The Suicide of Reason, by Lee Harris, is the most frightening book I’ve read this year.  Not because its language or rhetoric are scary—the book is actually a very scholarly academic treatise.  Rather, because its conclusions are so troublesome and so hard to refute.

Harris claims that most people have behaved throughout history like tribal actors, not rational actors.  They have banded together for self-preservation against their enemies, of necessity obeying the “law of the jungle.”  Rational actors, by contrast, avoid violence, are willing to compromise, and tolerate other tribes and their traditions—values that are seen as weak and cowardly by tribal actors.

In the West’s battle with radical Islam, we are the rational actors while they are the tribal.  As is historically the case in such clashes, the tribal actors are winning.

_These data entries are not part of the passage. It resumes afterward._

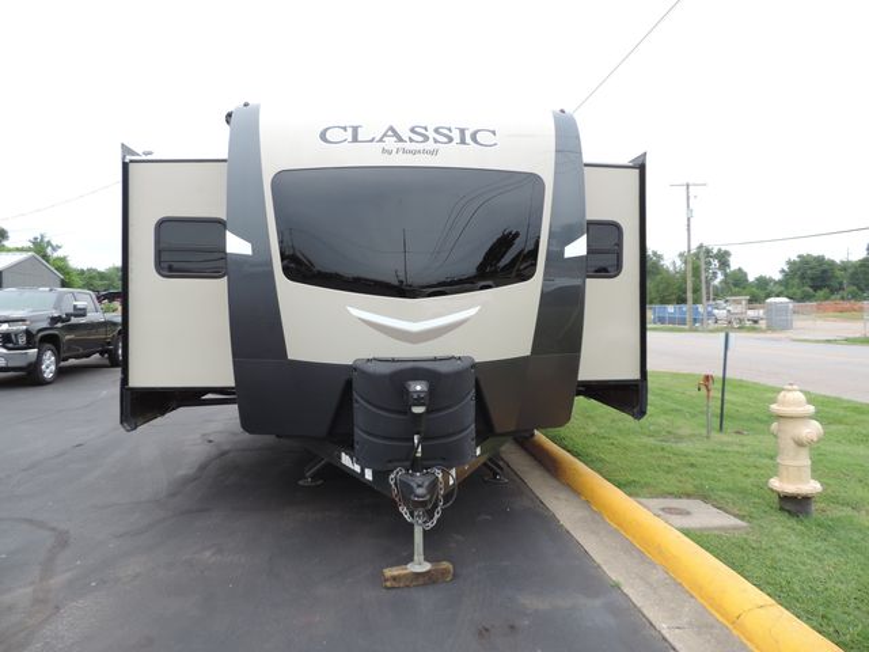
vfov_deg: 56.8
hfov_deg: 71.6
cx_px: 434
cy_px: 326
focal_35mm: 24
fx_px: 602
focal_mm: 4.3
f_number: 3
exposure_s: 1/250
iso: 80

According to Harris, we have attempted three strategies, all of which are failing.  First, we introduced Western-style democracy in Iraq and Afghanistan.  However, political corruption and radical Muslims’ opposition make the future in these nations very problematic.

Second
, we have tried to assimilate Muslim immigrants in the West, but most resist such efforts and insist on Shariah-based lending laws, dietary restrictions, and other cultural accommodations.  (The BBC is broadcasting the call to prayer in London across this year’s Ramadan.)

Third, we have tried to “seduce” Muslims with Western prosperity and culture, but jihadists reject both and shame their people for considering them.  Even the 9/11 bombers, with their well-known proclivities for pornography and alcohol, chose to die in order to attack the culture that supplied such temptations.

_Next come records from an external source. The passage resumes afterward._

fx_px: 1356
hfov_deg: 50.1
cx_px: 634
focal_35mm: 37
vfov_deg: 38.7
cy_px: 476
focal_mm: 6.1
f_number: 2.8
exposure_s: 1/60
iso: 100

Making matters worse, the West has assumed that the triumph of democracy would continue across the world and prevail in the battle with radical Islam.  In Harris’s view, this is a misguided and naïve assumption.

He believes that American democracy resulted from three singular circumstances: we faced no enemies in this New World, carried no burden to reproduce Old World society, and were imbued with a Protestant work ethic which exalted the individual and his right to determine his own beliefs and future.  As a result, we were afforded the luxury of Reason rather than the necessity of Tribalism.  But in places where enemies, history, and creedalism conspire against individualism, we should not expect democracy to win the day so easily.

Now our culture is losing its commitment to the very values that made its democracy possible.  Multiculturalism teaches our children that all cultures are equally valuable and depreciates the commitment to faith, family, and virtue which once formed the heart of American society.

Here Harris quotes Livy (59 B.C.-17 A.D), who explained the goal of his now-famous history of Rome: “to trace the progress of our moral decline, to watch, first, the sinking of the foundations of morality as the old teaching was allowed to lapse, then the rapidly increasing disintegration, then the final collapse of the whole edifice, and the dark dawning of our modern day when we can neither endure our vices or face the remedies needed to cure them.”

Harris concludes: “What is required is an immense social transformation of the kind that swept over Europe with the Protestant Reformation, the rise of the middle class, and the coming of the Enlightenment.”

In other words, what is required is a spiritual awakening before it’s too late.